Sometimes, we can see that l (θ) is a concatenation. To facilitate analysis, we can also define the logarithm likelihood function and convert it into a concatenation:

Well, now we know that if θ is required, we only need to make the likelihood function L (θ) of θ very big, and then the θ corresponding to the maximum is our estimation. Here we return to the problem of maximizing the value. How to obtain the maximum value of a function? Of course, it is the derivation, and then let the derivative be 0, then the θ obtained by solving this equation is (of course, the premise is that the function L (θ) is continuous and micro ). So what if θ is a vector containing multiple parameters? Of course, it is to find the partial derivative of L (θ) to all parameters, that is, the gradient. Then n unknown parameters have n equations, the solution of the equations is the extreme point of the likelihood function. Of course, the N parameters are obtained.

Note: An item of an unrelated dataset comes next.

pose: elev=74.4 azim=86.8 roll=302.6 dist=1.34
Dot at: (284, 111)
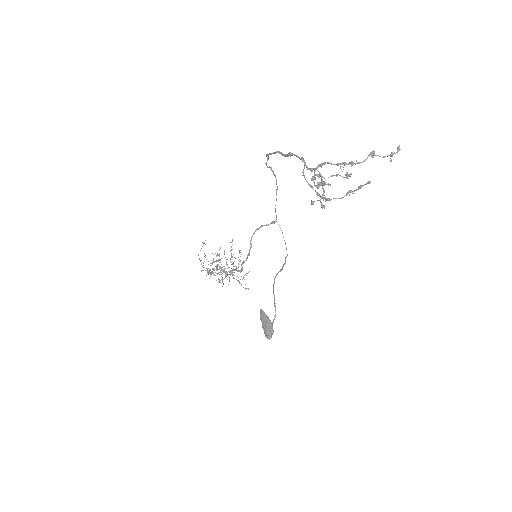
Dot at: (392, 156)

You can regard the maximum likelihood estimation as a reverse push. In most cases, we calculate the results based on known conditions, while the maximum likelihood estimation is the condition that we know the results and then seek to make the results appear most likely. For example, if other conditions are certain, the risk of lung cancer is 5 times that of those who do not smoke, then if I already know that one person is lung cancer, I want to ask whether this person smoke or not. How do you judge? You may know nothing about this person. All you know is that smoking is more prone to lung cancer. do you guess this person does not smoke? I believe you are more likely to say that this person smokes. Why? This is "the greatest possibility". I can only say that he is "the most likely" to smoke, the estimate of "he is smoking" is the result of "most likely" getting "lung cancer. This is the maximum likelihood estimation.

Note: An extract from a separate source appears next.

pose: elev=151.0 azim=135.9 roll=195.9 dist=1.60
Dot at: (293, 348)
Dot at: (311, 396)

Now, let's take a look at the maximum likelihood estimation. Let's summarize:

Maximum Likelihood Estimation is only an application of Probability Theory in statistics. It is one of the parameter estimation methods. It is said that a random sample is known to satisfy a certain probability distribution, but the specific parameters are not clear. The parameter estimation is based on several tests, the results are observed, and the approximate values of the parameters are introduced using the results. The maximum likelihood estimation is based on the idea that it is known that a parameter can maximize the probability of this sample. Of course, we will not choose other samples with low probability, therefore, we can simply use this parameter as the estimated real value.